### Required action
All of the data is to be printed again exactly as it appears.

### Records for processing
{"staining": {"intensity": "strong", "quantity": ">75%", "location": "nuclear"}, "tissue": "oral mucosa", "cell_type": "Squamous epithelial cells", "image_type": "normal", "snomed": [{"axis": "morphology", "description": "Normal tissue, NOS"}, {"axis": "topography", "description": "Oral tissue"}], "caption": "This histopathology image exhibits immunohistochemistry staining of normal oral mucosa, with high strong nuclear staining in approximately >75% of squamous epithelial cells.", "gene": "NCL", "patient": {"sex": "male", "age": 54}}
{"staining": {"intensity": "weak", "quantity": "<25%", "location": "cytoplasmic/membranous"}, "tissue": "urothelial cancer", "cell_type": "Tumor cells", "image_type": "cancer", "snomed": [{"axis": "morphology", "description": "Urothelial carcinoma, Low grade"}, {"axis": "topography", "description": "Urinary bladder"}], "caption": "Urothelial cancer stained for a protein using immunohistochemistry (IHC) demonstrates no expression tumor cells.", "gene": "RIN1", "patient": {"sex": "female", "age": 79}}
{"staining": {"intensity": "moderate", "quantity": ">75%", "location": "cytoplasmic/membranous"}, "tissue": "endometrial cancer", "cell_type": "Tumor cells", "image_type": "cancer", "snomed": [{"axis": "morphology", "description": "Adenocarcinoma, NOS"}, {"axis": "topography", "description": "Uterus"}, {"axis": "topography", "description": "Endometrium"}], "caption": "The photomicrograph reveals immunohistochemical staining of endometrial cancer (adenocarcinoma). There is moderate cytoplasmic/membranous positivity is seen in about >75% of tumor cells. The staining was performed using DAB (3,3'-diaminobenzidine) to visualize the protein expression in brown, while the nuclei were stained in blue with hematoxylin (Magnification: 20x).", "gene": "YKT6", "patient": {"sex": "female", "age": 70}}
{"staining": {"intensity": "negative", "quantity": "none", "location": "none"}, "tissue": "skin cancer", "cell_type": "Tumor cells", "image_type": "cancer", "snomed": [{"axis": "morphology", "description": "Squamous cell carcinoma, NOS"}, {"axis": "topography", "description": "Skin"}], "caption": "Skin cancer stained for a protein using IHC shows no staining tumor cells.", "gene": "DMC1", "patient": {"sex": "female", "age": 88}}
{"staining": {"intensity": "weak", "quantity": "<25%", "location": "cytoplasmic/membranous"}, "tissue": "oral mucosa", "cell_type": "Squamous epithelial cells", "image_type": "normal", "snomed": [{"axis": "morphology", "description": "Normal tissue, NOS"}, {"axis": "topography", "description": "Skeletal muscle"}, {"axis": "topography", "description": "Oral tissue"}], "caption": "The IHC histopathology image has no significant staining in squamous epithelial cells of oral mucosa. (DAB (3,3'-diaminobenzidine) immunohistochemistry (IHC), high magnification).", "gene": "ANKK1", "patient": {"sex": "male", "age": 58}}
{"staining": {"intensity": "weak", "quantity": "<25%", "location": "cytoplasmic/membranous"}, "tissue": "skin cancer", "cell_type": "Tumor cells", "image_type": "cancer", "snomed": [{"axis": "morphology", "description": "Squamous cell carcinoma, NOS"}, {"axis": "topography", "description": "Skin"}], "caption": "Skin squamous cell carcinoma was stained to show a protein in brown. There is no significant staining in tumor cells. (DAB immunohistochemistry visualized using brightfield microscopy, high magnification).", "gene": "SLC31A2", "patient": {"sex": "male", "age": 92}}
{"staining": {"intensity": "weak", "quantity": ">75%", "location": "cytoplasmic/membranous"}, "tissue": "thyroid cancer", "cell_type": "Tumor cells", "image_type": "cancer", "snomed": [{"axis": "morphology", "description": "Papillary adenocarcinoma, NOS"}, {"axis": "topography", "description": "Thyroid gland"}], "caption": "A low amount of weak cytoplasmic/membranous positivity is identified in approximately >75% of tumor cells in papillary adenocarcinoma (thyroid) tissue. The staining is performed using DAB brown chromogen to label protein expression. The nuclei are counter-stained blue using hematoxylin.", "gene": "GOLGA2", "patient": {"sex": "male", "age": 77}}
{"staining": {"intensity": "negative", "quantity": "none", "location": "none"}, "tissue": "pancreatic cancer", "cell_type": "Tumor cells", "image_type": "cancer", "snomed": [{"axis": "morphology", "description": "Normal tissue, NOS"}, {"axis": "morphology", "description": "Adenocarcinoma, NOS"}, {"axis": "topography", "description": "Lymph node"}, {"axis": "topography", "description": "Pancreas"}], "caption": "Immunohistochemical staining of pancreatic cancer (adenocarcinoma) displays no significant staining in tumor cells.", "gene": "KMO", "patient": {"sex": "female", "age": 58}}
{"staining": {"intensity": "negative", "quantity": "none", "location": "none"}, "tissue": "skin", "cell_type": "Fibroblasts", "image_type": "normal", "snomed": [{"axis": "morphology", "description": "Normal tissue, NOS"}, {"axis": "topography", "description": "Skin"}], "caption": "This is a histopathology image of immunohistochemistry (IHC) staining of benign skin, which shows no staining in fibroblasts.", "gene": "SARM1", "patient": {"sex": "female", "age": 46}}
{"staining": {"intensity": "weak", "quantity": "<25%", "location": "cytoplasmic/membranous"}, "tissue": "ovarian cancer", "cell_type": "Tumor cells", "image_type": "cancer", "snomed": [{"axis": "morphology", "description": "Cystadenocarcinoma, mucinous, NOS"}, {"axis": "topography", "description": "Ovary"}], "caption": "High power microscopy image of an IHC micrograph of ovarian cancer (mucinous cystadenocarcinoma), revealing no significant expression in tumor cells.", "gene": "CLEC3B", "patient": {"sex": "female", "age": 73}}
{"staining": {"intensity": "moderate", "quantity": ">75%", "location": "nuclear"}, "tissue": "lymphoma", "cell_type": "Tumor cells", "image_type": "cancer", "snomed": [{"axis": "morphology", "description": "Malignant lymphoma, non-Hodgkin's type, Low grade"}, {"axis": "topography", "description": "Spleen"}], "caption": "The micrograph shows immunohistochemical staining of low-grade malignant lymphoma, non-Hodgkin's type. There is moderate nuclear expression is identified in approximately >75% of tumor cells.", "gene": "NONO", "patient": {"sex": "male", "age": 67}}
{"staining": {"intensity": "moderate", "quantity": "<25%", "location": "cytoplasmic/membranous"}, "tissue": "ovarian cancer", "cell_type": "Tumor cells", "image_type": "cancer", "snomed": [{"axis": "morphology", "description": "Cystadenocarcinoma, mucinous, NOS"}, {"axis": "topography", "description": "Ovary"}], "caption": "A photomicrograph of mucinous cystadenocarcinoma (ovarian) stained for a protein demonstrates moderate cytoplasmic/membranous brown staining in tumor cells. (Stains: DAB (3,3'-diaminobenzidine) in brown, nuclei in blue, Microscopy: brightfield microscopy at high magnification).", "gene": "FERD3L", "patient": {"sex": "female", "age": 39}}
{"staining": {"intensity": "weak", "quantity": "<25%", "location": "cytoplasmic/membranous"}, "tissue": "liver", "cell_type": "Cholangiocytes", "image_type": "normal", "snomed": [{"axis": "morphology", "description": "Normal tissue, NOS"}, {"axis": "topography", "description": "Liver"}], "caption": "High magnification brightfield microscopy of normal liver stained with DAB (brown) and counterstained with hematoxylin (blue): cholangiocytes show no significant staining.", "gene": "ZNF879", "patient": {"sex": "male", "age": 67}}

### Your solution
{"staining": {"intensity": "strong", "quantity": ">75%", "location": "nuclear"}, "tissue": "oral mucosa", "cell_type": "Squamous epithelial cells", "image_type": "normal", "snomed": [{"axis": "morphology", "description": "Normal tissue, NOS"}, {"axis": "topography", "description": "Oral tissue"}], "caption": "This histopathology image exhibits immunohistochemistry staining of normal oral mucosa, with high strong nuclear staining in approximately >75% of squamous epithelial cells.", "gene": "NCL", "patient": {"sex": "male", "age": 54}}
{"staining": {"intensity": "weak", "quantity": "<25%", "location": "cytoplasmic/membranous"}, "tissue": "urothelial cancer", "cell_type": "Tumor cells", "image_type": "cancer", "snomed": [{"axis": "morphology", "description": "Urothelial carcinoma, Low grade"}, {"axis": "topography", "description": "Urinary bladder"}], "caption": "Urothelial cancer stained for a protein using immunohistochemistry (IHC) demonstrates no expression tumor cells.", "gene": "RIN1", "patient": {"sex": "female", "age": 79}}
{"staining": {"intensity": "moderate", "quantity": ">75%", "location": "cytoplasmic/membranous"}, "tissue": "endometrial cancer", "cell_type": "Tumor cells", "image_type": "cancer", "snomed": [{"axis": "morphology", "description": "Adenocarcinoma, NOS"}, {"axis": "topography", "description": "Uterus"}, {"axis": "topography", "description": "Endometrium"}], "caption": "The photomicrograph reveals immunohistochemical staining of endometrial cancer (adenocarcinoma). There is moderate cytoplasmic/membranous positivity is seen in about >75% of tumor cells. The staining was performed using DAB (3,3'-diaminobenzidine) to visualize the protein expression in brown, while the nuclei were stained in blue with hematoxylin (Magnification: 20x).", "gene": "YKT6", "patient": {"sex": "female", "age": 70}}
{"staining": {"intensity": "negative", "quantity": "none", "location": "none"}, "tissue": "skin cancer", "cell_type": "Tumor cells", "image_type": "cancer", "snomed": [{"axis": "morphology", "description": "Squamous cell carcinoma, NOS"}, {"axis": "topography", "description": "Skin"}], "caption": "Skin cancer stained for a protein using IHC shows no staining tumor cells.", "gene": "DMC1", "patient": {"sex": "female", "age": 88}}
{"staining": {"intensity": "weak", "quantity": "<25%", "location": "cytoplasmic/membranous"}, "tissue": "oral mucosa", "cell_type": "Squamous epithelial cells", "image_type": "normal", "snomed": [{"axis": "morphology", "description": "Normal tissue, NOS"}, {"axis": "topography", "description": "Skeletal muscle"}, {"axis": "topography", "description": "Oral tissue"}], "caption": "The IHC histopathology image has no significant staining in squamous epithelial cells of oral mucosa. (DAB (3,3'-diaminobenzidine) immunohistochemistry (IHC), high magnification).", "gene": "ANKK1", "patient": {"sex": "male", "age": 58}}
{"staining": {"intensity": "weak", "quantity": "<25%", "location": "cytoplasmic/membranous"}, "tissue": "skin cancer", "cell_type": "Tumor cells", "image_type": "cancer", "snomed": [{"axis": "morphology", "description": "Squamous cell carcinoma, NOS"}, {"axis": "topography", "description": "Skin"}], "caption": "Skin squamous cell carcinoma was stained to show a protein in brown. There is no significant staining in tumor cells. (DAB immunohistochemistry visualized using brightfield microscopy, high magnification).", "gene": "SLC31A2", "patient": {"sex": "male", "age": 92}}
{"staining": {"intensity": "weak", "quantity": ">75%", "location": "cytoplasmic/membranous"}, "tissue": "thyroid cancer", "cell_type": "Tumor cells", "image_type": "cancer", "snomed": [{"axis": "morphology", "description": "Papillary adenocarcinoma, NOS"}, {"axis": "topography", "description": "Thyroid gland"}], "caption": "A low amount of weak cytoplasmic/membranous positivity is identified in approximately >75% of tumor cells in papillary adenocarcinoma (thyroid) tissue. The staining is performed using DAB brown chromogen to label protein expression. The nuclei are counter-stained blue using hematoxylin.", "gene": "GOLGA2", "patient": {"sex": "male", "age": 77}}
{"staining": {"intensity": "negative", "quantity": "none", "location": "none"}, "tissue": "pancreatic cancer", "cell_type": "Tumor cells", "image_type": "cancer", "snomed": [{"axis": "morphology", "description": "Normal tissue, NOS"}, {"axis": "morphology", "description": "Adenocarcinoma, NOS"}, {"axis": "topography", "description": "Lymph node"}, {"axis": "topography", "description": "Pancreas"}], "caption": "Immunohistochemical staining of pancreatic cancer (adenocarcinoma) displays no significant staining in tumor cells.", "gene": "KMO", "patient": {"sex": "female", "age": 58}}
{"staining": {"intensity": "negative", "quantity": "none", "location": "none"}, "tissue": "skin", "cell_type": "Fibroblasts", "image_type": "normal", "snomed": [{"axis": "morphology", "description": "Normal tissue, NOS"}, {"axis": "topography", "description": "Skin"}], "caption": "This is a histopathology image of immunohistochemistry (IHC) staining of benign skin, which shows no staining in fibroblasts.", "gene": "SARM1", "patient": {"sex": "female", "age": 46}}
{"staining": {"intensity": "weak", "quantity": "<25%", "location": "cytoplasmic/membranous"}, "tissue": "ovarian cancer", "cell_type": "Tumor cells", "image_type": "cancer", "snomed": [{"axis": "morphology", "description": "Cystadenocarcinoma, mucinous, NOS"}, {"axis": "topography", "description": "Ovary"}], "caption": "High power microscopy image of an IHC micrograph of ovarian cancer (mucinous cystadenocarcinoma), revealing no significant expression in tumor cells.", "gene": "CLEC3B", "patient": {"sex": "female", "age": 73}}
{"staining": {"intensity": "moderate", "quantity": ">75%", "location": "nuclear"}, "tissue": "lymphoma", "cell_type": "Tumor cells", "image_type": "cancer", "snomed": [{"axis": "morphology", "description": "Malignant lymphoma, non-Hodgkin's type, Low grade"}, {"axis": "topography", "description": "Spleen"}], "caption": "The micrograph shows immunohistochemical staining of low-grade malignant lymphoma, non-Hodgkin's type. There is moderate nuclear expression is identified in approximately >75% of tumor cells.", "gene": "NONO", "patient": {"sex": "male", "age": 67}}
{"staining": {"intensity": "moderate", "quantity": "<25%", "location": "cytoplasmic/membranous"}, "tissue": "ovarian cancer", "cell_type": "Tumor cells", "image_type": "cancer", "snomed": [{"axis": "morphology", "description": "Cystadenocarcinoma, mucinous, NOS"}, {"axis": "topography", "description": "Ovary"}], "caption": "A photomicrograph of mucinous cystadenocarcinoma (ovarian) stained for a protein demonstrates moderate cytoplasmic/membranous brown staining in tumor cells. (Stains: DAB (3,3'-diaminobenzidine) in brown, nuclei in blue, Microscopy: brightfield microscopy at high magnification).", "gene": "FERD3L", "patient": {"sex": "female", "age": 39}}
{"staining": {"intensity": "weak", "quantity": "<25%", "location": "cytoplasmic/membranous"}, "tissue": "liver", "cell_type": "Cholangiocytes", "image_type": "normal", "snomed": [{"axis": "morphology", "description": "Normal tissue, NOS"}, {"axis": "topography", "description": "Liver"}], "caption": "High magnification brightfield microscopy of normal liver stained with DAB (brown) and counterstained with hematoxylin (blue): cholangiocytes show no significant staining.", "gene": "ZNF879", "patient": {"sex": "male", "age": 67}}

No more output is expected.